# WoodSmith Shop Season 1



## MadBear (Jul 23, 2008)

Does anyone have the complete first season of the WoodSmith Shop. My local PBS channels does not carry it.

Thanks
John


----------



## FatherHooligan (Mar 27, 2008)

Did you have any luck finding the first season?


----------



## a1Jim (Aug 9, 2008)

I don't get it in the northwest


----------



## MadBear (Jul 23, 2008)

Nothing yet, I just keep hoping


----------



## scaflock (May 28, 2009)

I know all the tips and trick from the 1st season are on their site. No idea on the videos of the actual shows.


----------



## mission76 (Jun 24, 2008)

did you try the torrent sites?


----------



## TheDane (May 15, 2008)

If you find season 2, let me know.

Wisconsin Public TV carried Season 1 (scattered all over their schedule), and when I asked about Season 2, the reply boiled down to "it is too hard to keep track of" and they pointed me to a website that is almost impossible to search or navigate.

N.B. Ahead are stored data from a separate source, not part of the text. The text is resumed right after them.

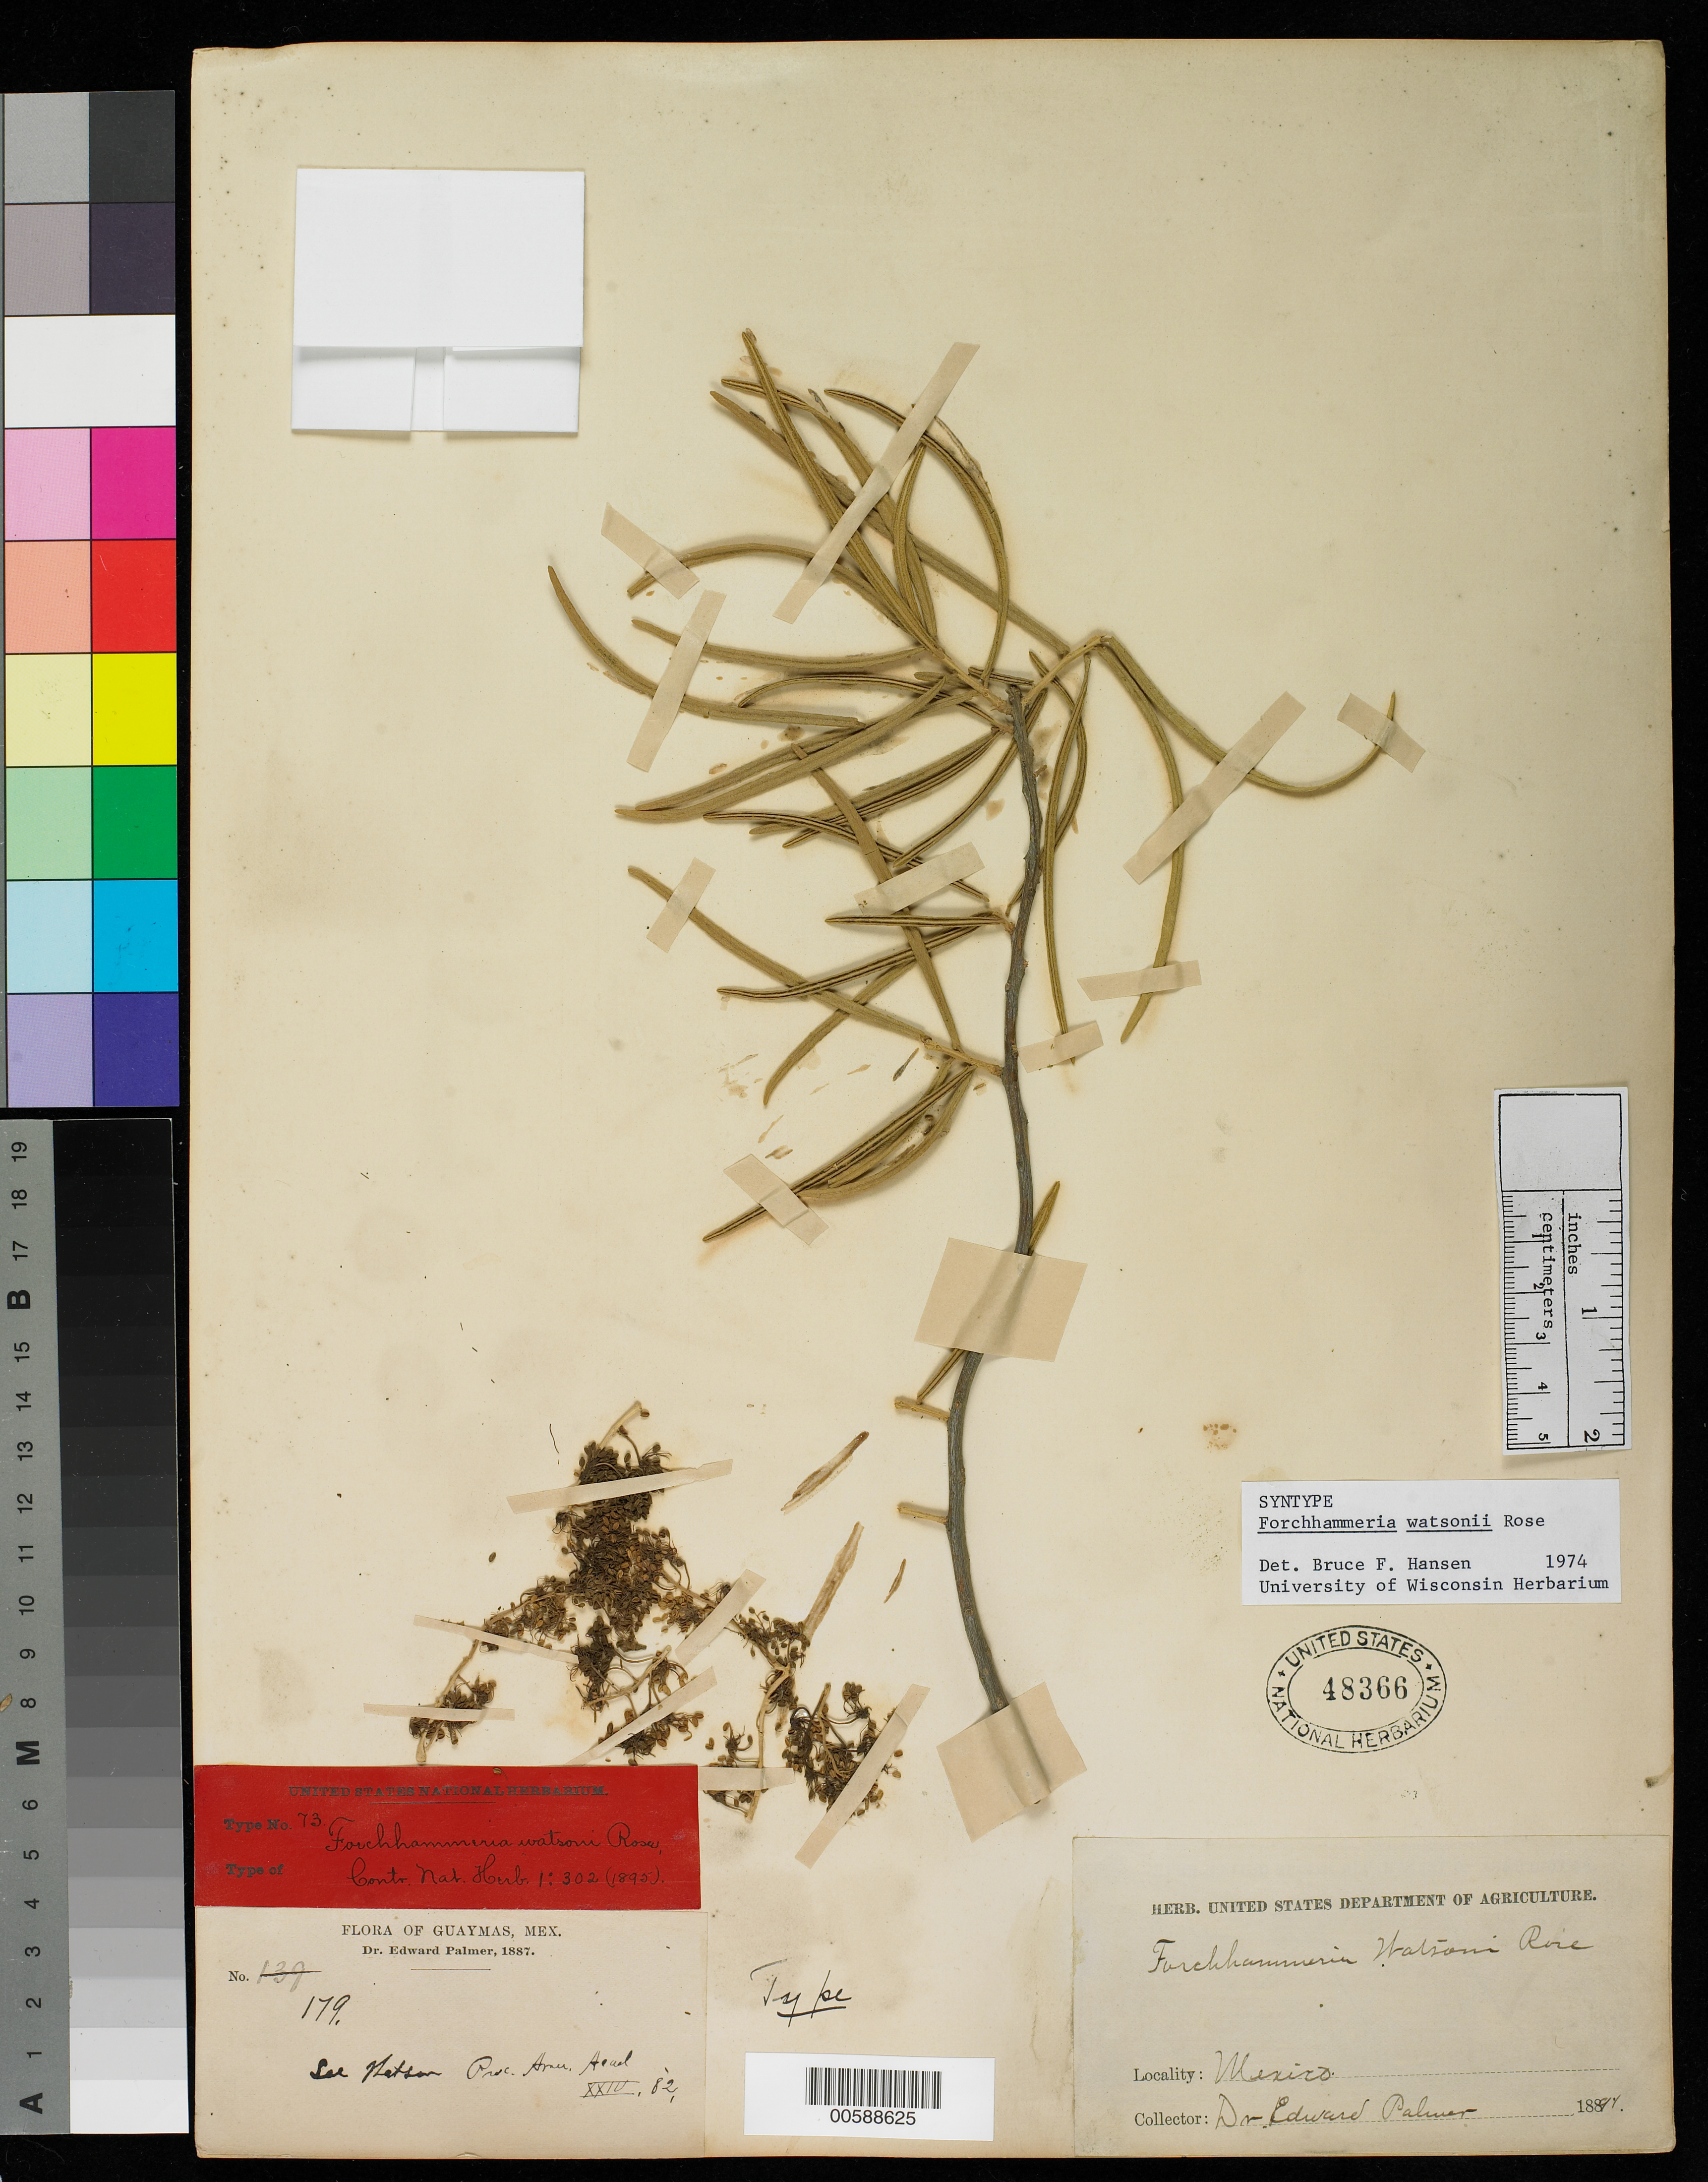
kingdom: Plantae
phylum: Tracheophyta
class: Magnoliopsida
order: Brassicales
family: Stixaceae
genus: Forchhammeria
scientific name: Forchhammeria watsonii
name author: Rose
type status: Syntype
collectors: E. Palmer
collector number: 179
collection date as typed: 1887 or -- --- 1891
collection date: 1887 or 1891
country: Mexico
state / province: Sonora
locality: Guaymas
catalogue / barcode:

This morning I got a letter from them begging for a donation … sent it back with a note saying I would like to give, but it is too hard to keep track of my checkbook.


----------



## PineInTheAsh (Jun 14, 2009)

Don't get me started!


----------



## spaids (Apr 15, 2008)

They have a podcast that is better than the show. I get it for free in itunes. They are all about an hour long and very good content but much less of a production.


----------